— BEGIN Provided entries —

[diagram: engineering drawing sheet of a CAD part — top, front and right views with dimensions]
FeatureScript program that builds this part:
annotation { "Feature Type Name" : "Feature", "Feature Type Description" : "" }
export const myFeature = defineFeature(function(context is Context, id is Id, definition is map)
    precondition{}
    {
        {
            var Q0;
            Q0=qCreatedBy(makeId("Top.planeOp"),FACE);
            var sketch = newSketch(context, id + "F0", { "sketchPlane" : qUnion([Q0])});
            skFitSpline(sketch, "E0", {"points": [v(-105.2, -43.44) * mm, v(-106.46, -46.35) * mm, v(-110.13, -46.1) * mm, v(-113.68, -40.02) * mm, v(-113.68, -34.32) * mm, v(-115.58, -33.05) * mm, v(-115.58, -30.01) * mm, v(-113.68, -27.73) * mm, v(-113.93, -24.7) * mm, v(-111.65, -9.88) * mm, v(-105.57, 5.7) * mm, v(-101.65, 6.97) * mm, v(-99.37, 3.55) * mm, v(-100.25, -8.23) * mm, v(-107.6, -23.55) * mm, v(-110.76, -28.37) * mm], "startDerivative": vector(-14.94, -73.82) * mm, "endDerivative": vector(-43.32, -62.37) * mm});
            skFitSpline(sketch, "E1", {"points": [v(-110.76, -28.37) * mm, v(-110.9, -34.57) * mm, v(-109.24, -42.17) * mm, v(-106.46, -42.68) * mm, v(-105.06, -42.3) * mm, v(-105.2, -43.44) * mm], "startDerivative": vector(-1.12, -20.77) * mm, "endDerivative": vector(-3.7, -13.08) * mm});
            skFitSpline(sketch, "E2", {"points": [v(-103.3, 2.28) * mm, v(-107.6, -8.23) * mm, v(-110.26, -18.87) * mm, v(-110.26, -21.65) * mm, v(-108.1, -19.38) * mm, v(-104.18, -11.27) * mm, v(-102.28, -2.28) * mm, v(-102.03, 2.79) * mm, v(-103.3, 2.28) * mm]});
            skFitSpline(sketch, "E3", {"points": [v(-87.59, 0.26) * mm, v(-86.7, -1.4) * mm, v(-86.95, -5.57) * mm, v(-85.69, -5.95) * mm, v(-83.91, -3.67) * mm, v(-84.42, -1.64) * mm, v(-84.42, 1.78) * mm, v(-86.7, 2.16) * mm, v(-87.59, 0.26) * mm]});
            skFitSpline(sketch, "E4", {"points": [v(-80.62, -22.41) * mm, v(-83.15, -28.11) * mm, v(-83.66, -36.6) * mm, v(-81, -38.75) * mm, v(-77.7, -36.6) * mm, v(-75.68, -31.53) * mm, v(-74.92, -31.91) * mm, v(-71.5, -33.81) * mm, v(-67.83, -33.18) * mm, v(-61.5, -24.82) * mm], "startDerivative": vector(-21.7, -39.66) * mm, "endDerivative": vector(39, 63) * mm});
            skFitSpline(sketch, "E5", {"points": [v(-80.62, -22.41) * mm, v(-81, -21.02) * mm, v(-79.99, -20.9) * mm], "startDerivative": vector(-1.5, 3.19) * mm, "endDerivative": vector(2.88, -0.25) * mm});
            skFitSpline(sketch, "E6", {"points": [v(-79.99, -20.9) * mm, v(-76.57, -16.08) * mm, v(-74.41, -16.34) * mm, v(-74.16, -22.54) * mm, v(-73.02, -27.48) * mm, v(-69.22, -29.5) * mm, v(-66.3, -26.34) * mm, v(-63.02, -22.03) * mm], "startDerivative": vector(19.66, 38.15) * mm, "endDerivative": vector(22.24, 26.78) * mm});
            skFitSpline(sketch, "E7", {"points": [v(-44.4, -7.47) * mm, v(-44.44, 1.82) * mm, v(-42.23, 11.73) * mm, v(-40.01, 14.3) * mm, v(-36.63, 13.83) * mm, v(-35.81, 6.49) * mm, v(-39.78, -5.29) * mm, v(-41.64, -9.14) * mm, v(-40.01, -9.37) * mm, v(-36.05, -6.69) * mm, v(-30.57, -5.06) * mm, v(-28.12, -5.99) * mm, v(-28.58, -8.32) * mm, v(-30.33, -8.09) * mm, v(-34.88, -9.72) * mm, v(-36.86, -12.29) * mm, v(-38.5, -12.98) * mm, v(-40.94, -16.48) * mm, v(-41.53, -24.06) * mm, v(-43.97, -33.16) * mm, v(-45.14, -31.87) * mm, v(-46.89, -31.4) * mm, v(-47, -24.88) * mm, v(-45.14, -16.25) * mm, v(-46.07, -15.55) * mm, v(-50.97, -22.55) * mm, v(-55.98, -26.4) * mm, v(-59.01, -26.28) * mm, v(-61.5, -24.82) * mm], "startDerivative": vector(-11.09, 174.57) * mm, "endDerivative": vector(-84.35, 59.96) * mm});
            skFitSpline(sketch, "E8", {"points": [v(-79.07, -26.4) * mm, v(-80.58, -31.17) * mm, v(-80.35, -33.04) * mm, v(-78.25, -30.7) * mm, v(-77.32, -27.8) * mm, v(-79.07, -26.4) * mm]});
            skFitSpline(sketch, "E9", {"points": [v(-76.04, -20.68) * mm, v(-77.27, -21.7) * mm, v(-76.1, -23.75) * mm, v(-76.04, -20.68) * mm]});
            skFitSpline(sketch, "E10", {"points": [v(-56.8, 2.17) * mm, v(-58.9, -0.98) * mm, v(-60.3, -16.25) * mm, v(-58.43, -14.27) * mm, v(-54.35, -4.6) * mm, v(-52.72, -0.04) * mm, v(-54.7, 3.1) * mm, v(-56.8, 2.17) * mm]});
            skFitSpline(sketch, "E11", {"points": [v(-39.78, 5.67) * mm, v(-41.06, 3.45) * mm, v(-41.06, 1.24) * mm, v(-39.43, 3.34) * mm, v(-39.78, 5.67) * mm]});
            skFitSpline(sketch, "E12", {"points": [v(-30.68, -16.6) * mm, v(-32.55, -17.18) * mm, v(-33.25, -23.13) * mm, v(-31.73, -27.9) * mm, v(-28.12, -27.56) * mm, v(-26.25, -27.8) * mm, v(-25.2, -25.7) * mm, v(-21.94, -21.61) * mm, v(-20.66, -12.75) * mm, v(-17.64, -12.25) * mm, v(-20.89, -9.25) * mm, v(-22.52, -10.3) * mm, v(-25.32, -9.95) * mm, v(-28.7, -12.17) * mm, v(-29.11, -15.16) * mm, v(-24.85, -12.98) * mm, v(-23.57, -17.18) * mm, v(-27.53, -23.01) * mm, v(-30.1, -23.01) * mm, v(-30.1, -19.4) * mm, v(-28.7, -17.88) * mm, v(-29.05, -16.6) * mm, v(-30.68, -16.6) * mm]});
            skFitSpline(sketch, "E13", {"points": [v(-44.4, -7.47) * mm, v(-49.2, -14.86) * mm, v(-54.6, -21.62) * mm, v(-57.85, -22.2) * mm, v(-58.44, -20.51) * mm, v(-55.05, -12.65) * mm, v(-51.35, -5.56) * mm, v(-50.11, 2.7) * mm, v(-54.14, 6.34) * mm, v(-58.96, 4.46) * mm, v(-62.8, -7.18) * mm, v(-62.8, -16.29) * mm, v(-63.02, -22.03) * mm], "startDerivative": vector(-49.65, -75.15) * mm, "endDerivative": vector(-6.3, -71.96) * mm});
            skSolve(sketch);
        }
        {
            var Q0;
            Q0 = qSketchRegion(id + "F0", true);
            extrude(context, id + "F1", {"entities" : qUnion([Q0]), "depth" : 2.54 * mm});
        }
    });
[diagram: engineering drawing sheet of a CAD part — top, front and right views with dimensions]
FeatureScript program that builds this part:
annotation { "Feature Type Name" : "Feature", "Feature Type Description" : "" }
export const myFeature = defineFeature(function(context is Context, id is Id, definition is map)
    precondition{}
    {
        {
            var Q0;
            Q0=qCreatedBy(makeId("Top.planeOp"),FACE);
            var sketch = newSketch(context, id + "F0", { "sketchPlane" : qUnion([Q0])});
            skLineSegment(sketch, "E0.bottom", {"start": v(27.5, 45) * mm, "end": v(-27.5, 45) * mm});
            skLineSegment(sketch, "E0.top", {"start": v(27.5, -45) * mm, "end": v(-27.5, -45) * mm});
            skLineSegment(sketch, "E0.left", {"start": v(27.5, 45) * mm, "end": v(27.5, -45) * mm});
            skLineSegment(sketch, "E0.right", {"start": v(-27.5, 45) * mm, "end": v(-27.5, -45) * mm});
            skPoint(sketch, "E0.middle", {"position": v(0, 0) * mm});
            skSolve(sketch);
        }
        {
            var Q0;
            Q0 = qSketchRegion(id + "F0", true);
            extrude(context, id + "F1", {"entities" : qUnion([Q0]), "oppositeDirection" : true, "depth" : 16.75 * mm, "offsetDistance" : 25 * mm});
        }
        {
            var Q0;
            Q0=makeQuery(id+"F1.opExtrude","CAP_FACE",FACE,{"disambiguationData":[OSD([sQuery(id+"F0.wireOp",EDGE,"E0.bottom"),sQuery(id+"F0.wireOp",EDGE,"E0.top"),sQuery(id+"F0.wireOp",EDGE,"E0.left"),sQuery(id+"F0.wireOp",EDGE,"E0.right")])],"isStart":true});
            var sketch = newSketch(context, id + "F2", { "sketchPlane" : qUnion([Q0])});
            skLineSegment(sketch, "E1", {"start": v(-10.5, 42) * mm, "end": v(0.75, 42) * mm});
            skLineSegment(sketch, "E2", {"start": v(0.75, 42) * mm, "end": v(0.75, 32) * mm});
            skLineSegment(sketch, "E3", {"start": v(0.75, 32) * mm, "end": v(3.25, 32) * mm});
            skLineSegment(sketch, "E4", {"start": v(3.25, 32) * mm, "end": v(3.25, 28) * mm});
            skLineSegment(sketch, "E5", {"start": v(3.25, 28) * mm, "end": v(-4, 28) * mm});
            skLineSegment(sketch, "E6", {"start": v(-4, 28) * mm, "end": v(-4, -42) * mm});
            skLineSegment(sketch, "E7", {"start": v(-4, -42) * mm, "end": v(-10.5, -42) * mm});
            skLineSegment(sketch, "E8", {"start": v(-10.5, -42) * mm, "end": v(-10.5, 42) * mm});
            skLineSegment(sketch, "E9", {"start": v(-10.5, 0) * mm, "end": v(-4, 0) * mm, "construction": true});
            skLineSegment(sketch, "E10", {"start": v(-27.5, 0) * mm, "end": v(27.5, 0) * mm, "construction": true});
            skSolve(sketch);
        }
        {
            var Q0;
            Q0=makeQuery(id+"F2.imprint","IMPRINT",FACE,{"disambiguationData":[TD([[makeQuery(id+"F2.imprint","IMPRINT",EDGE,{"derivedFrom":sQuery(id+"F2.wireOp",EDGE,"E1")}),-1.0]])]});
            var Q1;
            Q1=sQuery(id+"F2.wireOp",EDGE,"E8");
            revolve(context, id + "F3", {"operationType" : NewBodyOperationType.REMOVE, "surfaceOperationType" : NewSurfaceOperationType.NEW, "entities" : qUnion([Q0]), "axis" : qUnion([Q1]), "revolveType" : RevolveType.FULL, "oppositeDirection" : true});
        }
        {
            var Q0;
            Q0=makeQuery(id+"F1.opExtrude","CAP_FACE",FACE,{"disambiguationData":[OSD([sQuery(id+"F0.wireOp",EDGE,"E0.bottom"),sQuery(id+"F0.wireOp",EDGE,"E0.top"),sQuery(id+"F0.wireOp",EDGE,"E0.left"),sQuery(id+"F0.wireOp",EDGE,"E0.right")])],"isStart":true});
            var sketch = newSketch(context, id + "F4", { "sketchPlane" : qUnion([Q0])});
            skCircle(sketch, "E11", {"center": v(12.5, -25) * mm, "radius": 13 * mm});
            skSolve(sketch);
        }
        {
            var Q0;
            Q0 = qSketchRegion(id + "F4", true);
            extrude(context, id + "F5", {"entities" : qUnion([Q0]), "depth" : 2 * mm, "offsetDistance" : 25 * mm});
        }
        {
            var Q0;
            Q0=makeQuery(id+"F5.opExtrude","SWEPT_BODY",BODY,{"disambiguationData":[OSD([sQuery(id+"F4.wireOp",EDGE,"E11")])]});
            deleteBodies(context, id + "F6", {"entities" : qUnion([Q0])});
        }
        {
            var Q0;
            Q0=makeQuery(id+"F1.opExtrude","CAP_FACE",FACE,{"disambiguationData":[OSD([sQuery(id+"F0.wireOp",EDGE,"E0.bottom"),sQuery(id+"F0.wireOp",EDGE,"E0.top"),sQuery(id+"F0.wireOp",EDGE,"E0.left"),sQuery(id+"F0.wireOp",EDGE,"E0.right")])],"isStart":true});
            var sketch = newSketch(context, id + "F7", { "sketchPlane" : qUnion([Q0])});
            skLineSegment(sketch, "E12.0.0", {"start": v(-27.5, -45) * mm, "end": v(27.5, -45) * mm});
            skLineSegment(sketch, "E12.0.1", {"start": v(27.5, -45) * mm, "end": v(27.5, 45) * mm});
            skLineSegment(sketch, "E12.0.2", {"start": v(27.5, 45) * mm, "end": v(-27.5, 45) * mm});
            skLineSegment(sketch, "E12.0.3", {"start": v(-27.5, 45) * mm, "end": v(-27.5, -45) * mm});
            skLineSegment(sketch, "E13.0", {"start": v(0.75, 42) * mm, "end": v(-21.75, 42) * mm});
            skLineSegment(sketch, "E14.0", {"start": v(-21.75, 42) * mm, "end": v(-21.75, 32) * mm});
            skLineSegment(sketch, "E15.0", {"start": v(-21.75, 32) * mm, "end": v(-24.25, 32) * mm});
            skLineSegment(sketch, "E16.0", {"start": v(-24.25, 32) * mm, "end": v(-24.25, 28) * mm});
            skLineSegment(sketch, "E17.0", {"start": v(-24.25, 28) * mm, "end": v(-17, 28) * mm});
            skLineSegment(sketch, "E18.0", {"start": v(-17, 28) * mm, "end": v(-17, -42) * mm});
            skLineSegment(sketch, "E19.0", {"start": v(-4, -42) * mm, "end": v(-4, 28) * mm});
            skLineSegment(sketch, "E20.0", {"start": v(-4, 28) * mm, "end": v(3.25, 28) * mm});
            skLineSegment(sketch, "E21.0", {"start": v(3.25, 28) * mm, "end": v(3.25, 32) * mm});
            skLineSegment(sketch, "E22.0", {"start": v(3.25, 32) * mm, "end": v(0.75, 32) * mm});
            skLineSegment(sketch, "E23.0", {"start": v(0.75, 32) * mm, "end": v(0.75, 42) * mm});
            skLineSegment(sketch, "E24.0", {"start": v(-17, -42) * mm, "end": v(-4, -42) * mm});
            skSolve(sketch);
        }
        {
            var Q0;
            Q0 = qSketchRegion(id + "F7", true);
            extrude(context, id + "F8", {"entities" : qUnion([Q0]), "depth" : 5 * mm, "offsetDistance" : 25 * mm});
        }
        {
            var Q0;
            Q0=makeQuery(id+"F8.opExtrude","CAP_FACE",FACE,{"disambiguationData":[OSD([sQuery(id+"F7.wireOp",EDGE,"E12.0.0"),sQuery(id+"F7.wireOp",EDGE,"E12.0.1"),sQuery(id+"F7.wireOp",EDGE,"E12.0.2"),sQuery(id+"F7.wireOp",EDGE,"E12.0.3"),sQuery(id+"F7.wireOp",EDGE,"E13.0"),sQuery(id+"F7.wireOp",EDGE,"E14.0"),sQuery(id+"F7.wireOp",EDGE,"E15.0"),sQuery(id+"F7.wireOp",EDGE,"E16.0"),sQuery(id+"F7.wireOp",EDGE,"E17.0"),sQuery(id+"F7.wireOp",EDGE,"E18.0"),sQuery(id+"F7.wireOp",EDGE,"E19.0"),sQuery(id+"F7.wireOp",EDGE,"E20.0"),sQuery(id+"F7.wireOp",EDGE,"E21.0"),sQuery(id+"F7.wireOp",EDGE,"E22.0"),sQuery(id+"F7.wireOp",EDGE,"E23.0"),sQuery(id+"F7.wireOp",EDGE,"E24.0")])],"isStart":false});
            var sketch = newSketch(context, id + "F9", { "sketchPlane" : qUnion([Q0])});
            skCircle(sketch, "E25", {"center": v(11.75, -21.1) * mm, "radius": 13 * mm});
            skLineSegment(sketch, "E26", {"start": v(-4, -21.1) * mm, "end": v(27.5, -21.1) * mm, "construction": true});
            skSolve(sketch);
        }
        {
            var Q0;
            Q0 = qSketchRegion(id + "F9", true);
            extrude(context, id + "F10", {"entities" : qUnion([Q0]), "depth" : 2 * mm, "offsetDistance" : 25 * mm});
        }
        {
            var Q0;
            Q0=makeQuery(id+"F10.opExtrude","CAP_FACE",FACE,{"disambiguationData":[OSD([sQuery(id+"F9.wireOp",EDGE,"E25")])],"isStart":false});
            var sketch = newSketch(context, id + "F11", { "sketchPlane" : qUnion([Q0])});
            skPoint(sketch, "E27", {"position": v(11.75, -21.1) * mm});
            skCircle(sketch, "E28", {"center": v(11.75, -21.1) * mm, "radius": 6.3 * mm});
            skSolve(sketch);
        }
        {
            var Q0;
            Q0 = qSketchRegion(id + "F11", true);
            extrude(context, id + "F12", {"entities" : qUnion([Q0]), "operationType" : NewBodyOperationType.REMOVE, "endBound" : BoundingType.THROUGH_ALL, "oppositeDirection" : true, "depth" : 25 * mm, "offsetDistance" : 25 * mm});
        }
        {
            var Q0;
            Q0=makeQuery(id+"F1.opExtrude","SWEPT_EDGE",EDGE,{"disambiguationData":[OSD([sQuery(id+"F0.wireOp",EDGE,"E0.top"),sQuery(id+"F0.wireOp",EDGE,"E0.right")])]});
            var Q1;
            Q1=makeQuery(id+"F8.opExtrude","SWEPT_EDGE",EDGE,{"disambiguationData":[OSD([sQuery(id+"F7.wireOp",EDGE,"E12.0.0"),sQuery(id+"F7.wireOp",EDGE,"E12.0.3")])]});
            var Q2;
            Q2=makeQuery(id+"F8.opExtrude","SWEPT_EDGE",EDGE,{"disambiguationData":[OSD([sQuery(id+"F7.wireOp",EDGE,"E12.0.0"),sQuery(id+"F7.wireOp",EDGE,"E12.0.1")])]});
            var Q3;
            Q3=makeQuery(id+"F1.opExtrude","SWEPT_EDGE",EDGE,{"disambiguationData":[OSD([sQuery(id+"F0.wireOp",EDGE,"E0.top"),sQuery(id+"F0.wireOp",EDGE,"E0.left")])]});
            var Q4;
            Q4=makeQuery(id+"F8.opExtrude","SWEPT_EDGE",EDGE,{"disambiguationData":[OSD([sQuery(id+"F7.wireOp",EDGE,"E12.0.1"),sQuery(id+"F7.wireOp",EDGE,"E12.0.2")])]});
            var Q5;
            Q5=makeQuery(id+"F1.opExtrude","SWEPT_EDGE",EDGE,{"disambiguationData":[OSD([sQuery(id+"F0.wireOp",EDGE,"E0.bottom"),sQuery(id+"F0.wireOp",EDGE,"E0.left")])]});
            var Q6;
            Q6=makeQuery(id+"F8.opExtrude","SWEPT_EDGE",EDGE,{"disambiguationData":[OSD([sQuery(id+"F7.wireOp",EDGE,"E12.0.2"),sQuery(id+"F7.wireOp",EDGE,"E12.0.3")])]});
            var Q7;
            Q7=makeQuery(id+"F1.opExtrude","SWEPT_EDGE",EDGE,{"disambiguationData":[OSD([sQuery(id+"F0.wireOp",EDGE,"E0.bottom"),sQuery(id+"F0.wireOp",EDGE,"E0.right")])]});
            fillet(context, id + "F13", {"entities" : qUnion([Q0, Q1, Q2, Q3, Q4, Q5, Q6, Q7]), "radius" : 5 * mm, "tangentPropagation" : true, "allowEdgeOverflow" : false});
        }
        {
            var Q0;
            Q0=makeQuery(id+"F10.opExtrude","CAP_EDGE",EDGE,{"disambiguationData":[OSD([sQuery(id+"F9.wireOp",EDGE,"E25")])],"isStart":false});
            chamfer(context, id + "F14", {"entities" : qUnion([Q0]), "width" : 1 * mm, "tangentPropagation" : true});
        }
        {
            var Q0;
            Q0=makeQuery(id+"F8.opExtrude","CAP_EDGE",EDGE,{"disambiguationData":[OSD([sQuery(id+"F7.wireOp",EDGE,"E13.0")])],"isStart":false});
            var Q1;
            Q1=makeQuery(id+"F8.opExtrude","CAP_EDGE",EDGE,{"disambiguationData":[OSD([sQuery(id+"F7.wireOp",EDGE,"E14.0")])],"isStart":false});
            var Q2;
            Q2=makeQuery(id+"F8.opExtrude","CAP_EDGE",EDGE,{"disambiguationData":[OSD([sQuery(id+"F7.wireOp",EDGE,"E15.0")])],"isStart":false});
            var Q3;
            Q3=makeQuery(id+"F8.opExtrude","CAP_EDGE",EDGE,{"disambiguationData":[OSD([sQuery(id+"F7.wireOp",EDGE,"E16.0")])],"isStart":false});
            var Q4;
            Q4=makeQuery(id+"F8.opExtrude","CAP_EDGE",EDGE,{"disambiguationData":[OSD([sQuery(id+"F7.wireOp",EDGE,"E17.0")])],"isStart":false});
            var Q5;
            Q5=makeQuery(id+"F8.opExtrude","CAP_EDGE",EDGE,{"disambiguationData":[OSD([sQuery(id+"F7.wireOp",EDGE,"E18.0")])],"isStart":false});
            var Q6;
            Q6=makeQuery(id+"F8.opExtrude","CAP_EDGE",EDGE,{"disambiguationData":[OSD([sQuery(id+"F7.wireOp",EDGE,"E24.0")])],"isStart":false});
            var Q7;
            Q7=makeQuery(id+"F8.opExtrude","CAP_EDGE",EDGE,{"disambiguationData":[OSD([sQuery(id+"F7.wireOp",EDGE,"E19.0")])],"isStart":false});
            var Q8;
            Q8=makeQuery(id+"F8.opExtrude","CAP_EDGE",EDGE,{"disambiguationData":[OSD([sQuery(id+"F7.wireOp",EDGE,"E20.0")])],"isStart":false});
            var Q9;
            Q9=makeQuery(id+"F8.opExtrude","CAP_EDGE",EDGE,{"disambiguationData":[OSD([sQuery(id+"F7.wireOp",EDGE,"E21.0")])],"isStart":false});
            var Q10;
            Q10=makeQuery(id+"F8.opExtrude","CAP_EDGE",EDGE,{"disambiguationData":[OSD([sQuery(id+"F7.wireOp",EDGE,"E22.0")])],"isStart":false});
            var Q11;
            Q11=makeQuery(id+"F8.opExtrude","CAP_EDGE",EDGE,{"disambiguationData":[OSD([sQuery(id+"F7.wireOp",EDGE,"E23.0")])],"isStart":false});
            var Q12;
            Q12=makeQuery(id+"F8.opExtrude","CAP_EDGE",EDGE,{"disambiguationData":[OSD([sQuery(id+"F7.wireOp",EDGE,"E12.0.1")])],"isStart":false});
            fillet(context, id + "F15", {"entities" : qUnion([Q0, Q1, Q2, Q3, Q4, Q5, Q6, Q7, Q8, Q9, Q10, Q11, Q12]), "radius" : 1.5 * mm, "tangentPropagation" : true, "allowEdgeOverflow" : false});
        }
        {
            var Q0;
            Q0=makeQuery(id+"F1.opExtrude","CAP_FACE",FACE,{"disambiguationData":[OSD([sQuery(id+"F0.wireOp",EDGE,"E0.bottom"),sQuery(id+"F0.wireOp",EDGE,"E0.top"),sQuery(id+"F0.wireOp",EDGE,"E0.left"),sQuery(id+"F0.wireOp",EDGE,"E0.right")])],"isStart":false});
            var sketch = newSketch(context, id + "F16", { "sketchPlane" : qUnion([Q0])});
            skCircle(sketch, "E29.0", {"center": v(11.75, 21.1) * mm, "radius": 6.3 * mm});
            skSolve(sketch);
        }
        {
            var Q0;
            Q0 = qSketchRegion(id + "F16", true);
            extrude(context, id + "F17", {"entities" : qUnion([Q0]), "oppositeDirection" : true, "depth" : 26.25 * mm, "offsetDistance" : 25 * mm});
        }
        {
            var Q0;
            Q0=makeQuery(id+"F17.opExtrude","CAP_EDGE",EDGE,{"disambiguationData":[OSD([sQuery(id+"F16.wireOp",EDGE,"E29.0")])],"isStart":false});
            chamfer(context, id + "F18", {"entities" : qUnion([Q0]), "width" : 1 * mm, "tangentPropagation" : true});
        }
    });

— END Provided entries —

● **The problem**: Reproduce the records word for word from their first line down to the line containing "[v(-103.3, 2.28) *", with both the first line and that line included.

● **Result of the task**:
[diagram: engineering drawing sheet of a CAD part — top, front and right views with dimensions]
FeatureScript program that builds this part:
annotation { "Feature Type Name" : "Feature", "Feature Type Description" : "" }
export const myFeature = defineFeature(function(context is Context, id is Id, definition is map)
    precondition{}
    {
        {
            var Q0;
            Q0=qCreatedBy(makeId("Top.planeOp"),FACE);
            var sketch = newSketch(context, id + "F0", { "sketchPlane" : qUnion([Q0])});
            skFitSpline(sketch, "E0", {"points": [v(-105.2, -43.44) * mm, v(-106.46, -46.35) * mm, v(-110.13, -46.1) * mm, v(-113.68, -40.02) * mm, v(-113.68, -34.32) * mm, v(-115.58, -33.05) * mm, v(-115.58, -30.01) * mm, v(-113.68, -27.73) * mm, v(-113.93, -24.7) * mm, v(-111.65, -9.88) * mm, v(-105.57, 5.7) * mm, v(-101.65, 6.97) * mm, v(-99.37, 3.55) * mm, v(-100.25, -8.23) * mm, v(-107.6, -23.55) * mm, v(-110.76, -28.37) * mm], "startDerivative": vector(-14.94, -73.82) * mm, "endDerivative": vector(-43.32, -62.37) * mm});
            skFitSpline(sketch, "E1", {"points": [v(-110.76, -28.37) * mm, v(-110.9, -34.57) * mm, v(-109.24, -42.17) * mm, v(-106.46, -42.68) * mm, v(-105.06, -42.3) * mm, v(-105.2, -43.44) * mm], "startDerivative": vector(-1.12, -20.77) * mm, "endDerivative": vector(-3.7, -13.08) * mm});
            skFitSpline(sketch, "E2", {"points": [v(-103.3, 2.28) * mm, v(-107.6, -8.23) * mm, v(-110.26, -18.87) * mm, v(-110.26, -21.65) * mm, v(-108.1, -19.38) * mm, v(-104.18, -11.27) * mm, v(-102.28, -2.28) * mm, v(-102.03, 2.79) * mm, v(-103.3, 2.28) * mm]});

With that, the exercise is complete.